Psychotisch kranke Menschen leitliniengerecht versorgen
BPtK-Veranstaltung stellt Modelle guter psychotherapeutischer Versorgung vor
Etwa ein Prozent der Menschen erleidet im Laufe seines Lebens eine psychotische Erkrankung. Evidenzbasierte Leitlinien empfehlen immer auch Psychotherapie als wirksame Behandlungsmethode.

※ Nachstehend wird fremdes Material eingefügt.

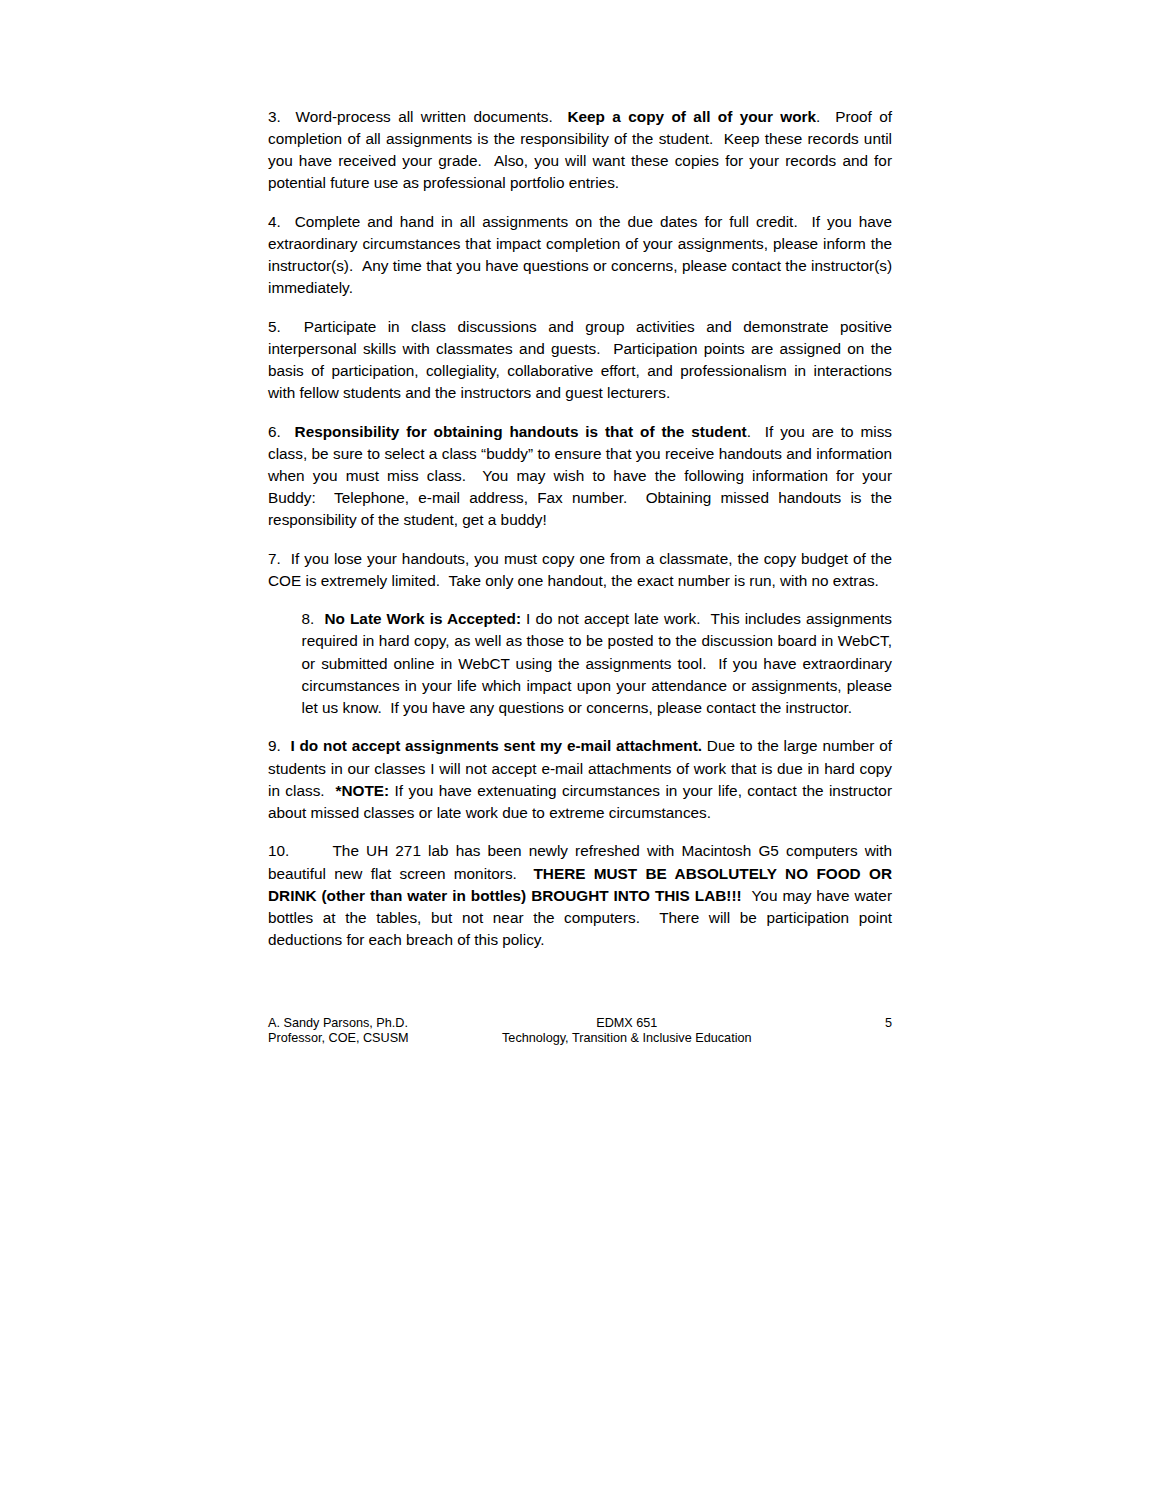3. Word-process all written documents. Keep a copy of all of your work. Proof of completion of all assignments is the responsibility of the student. Keep these records until you have received your grade. Also, you will want these copies for your records and for potential future use as professional portfolio entries.
4. Complete and hand in all assignments on the due dates for full credit. If you have extraordinary circumstances that impact completion of your assignments, please inform the instructor(s). Any time that you have questions or concerns, please contact the instructor(s) immediately.
5. Participate in class discussions and group activities and demonstrate positive interpersonal skills with classmates and guests. Participation points are assigned on the basis of participation, collegiality, collaborative effort, and professionalism in interactions with fellow students and the instructors and guest lecturers.
6. Responsibility for obtaining handouts is that of the student. If you are to miss class, be sure to select a class “buddy” to ensure that you receive handouts and information when you must miss class. You may wish to have the following information for your Buddy: Telephone, e-mail address, Fax number. Obtaining missed handouts is the responsibility of the student, get a buddy!
7. If you lose your handouts, you must copy one from a classmate, the copy budget of the COE is extremely limited. Take only one handout, the exact number is run, with no extras.
8. No Late Work is Accepted: I do not accept late work. This includes assignments required in hard copy, as well as those to be posted to the discussion board in WebCT, or submitted online in WebCT using the assignments tool. If you have extraordinary circumstances in your life which impact upon your attendance or assignments, please let us know. If you have any questions or concerns, please contact the instructor.
9. I do not accept assignments sent my e-mail attachment. Due to the large number of students in our classes I will not accept e-mail attachments of work that is due in hard copy in class. *NOTE: If you have extenuating circumstances in your life, contact the instructor about missed classes or late work due to extreme circumstances.
10. The UH 271 lab has been newly refreshed with Macintosh G5 computers with beautiful new flat screen monitors. THERE MUST BE ABSOLUTELY NO FOOD OR DRINK (other than water in bottles) BROUGHT INTO THIS LAB!!! You may have water bottles at the tables, but not near the computers. There will be participation point deductions for each breach of this policy.
A. Sandy Parsons, Ph.D.
Professor, COE, CSUSM
EDMX 651
Technology, Transition & Inclusive Education
5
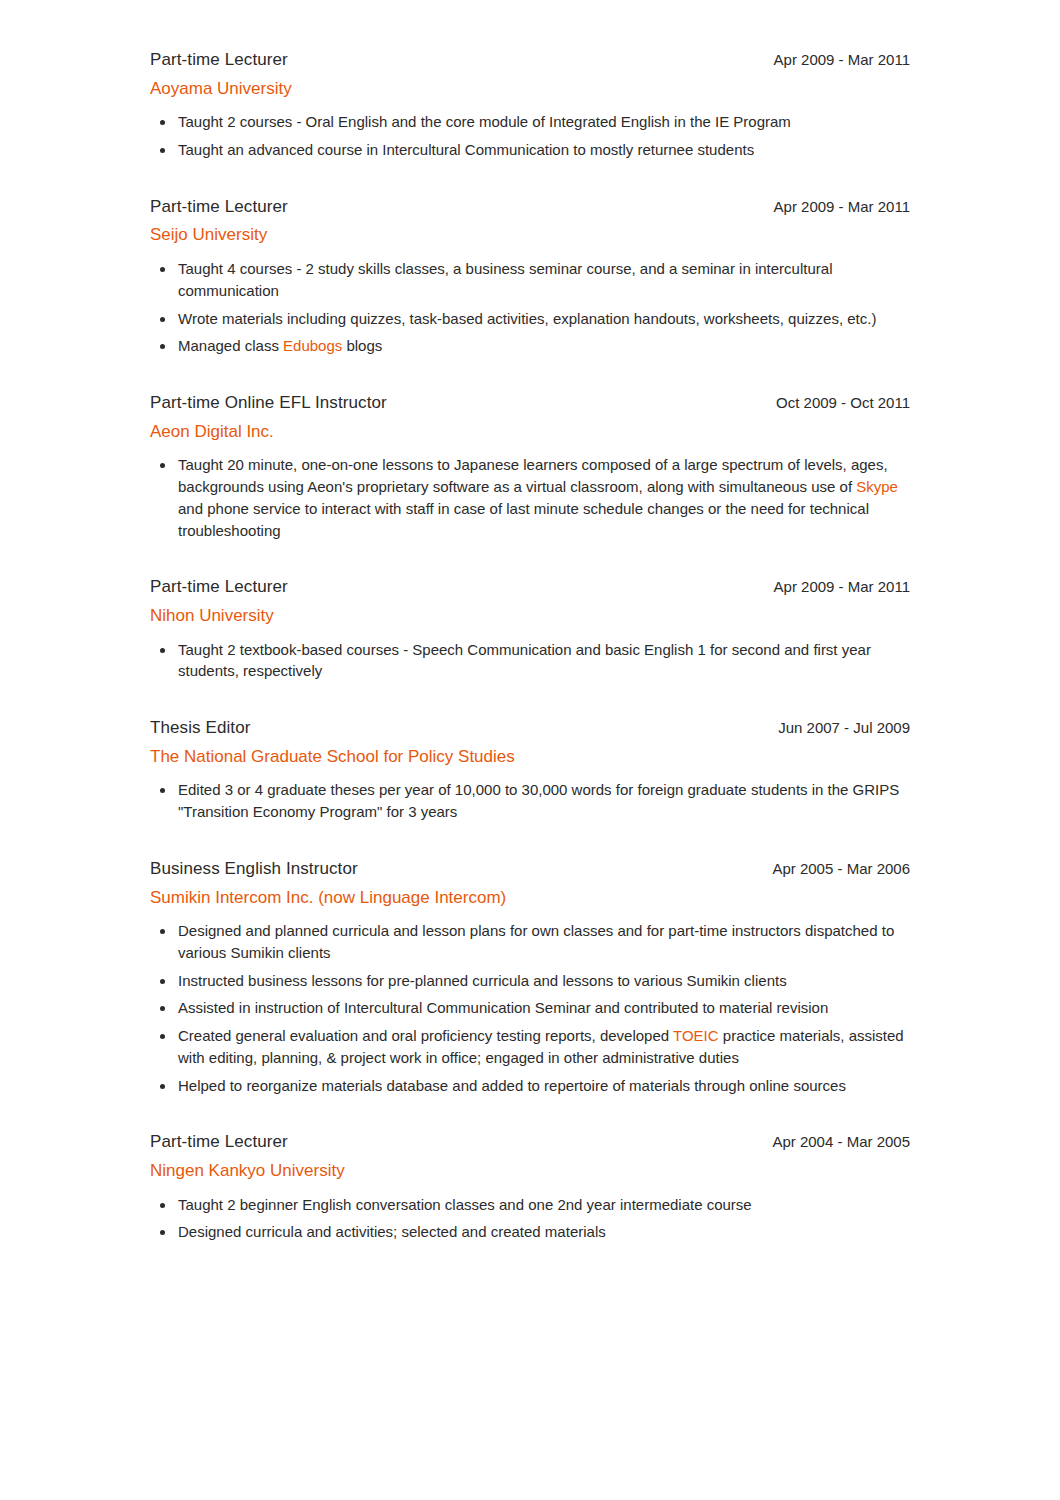Part-time Lecturer
Apr 2009 - Mar 2011
Aoyama University
Taught 2 courses - Oral English and the core module of Integrated English in the IE Program
Taught an advanced course in Intercultural Communication to mostly returnee students
Part-time Lecturer
Apr 2009 - Mar 2011
Seijo University
Taught 4 courses - 2 study skills classes, a business seminar course, and a seminar in intercultural communication
Wrote materials including quizzes, task-based activities, explanation handouts, worksheets, quizzes, etc.)
Managed class Edubogs blogs
Part-time Online EFL Instructor
Oct 2009 - Oct 2011
Aeon Digital Inc.
Taught 20 minute, one-on-one lessons to Japanese learners composed of a large spectrum of levels, ages, backgrounds using Aeon's proprietary software as a virtual classroom, along with simultaneous use of Skype and phone service to interact with staff in case of last minute schedule changes or the need for technical troubleshooting
Part-time Lecturer
Apr 2009 - Mar 2011
Nihon University
Taught 2 textbook-based courses - Speech Communication and basic English 1 for second and first year students, respectively
Thesis Editor
Jun 2007 - Jul 2009
The National Graduate School for Policy Studies
Edited 3 or 4 graduate theses per year of 10,000 to 30,000 words for foreign graduate students in the GRIPS "Transition Economy Program" for 3 years
Business English Instructor
Apr 2005 - Mar 2006
Sumikin Intercom Inc. (now Linguage Intercom)
Designed and planned curricula and lesson plans for own classes and for part-time instructors dispatched to various Sumikin clients
Instructed business lessons for pre-planned curricula and lessons to various Sumikin clients
Assisted in instruction of Intercultural Communication Seminar and contributed to material revision
Created general evaluation and oral proficiency testing reports, developed TOEIC practice materials, assisted with editing, planning, & project work in office; engaged in other administrative duties
Helped to reorganize materials database and added to repertoire of materials through online sources
Part-time Lecturer
Apr 2004 - Mar 2005
Ningen Kankyo University
Taught 2 beginner English conversation classes and one 2nd year intermediate course
Designed curricula and activities; selected and created materials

»In der Realität dominiert jedoch eine einseitige Pharmakotherapie“, kritisierte Prof. Dr. Rainer Richter, Präsident der Bundespsychotherapeutenkammer (BPtK), auf der Veranstaltung „Gute Praxis psychotherapeutische Versorgung: Psychosen“ in Berlin. „Psychotisch kranke Menschen erhalten selten die angemessene Behandlung.“ Die Tagung war Auftakt einer neuen BPtK-Veranstaltungsreihe, die zeigt, wie wichtig Psychotherapie bei psychischen Erkrankungen ist und wie sich Versorgungskonzepte in der Fläche umsetzen lassen.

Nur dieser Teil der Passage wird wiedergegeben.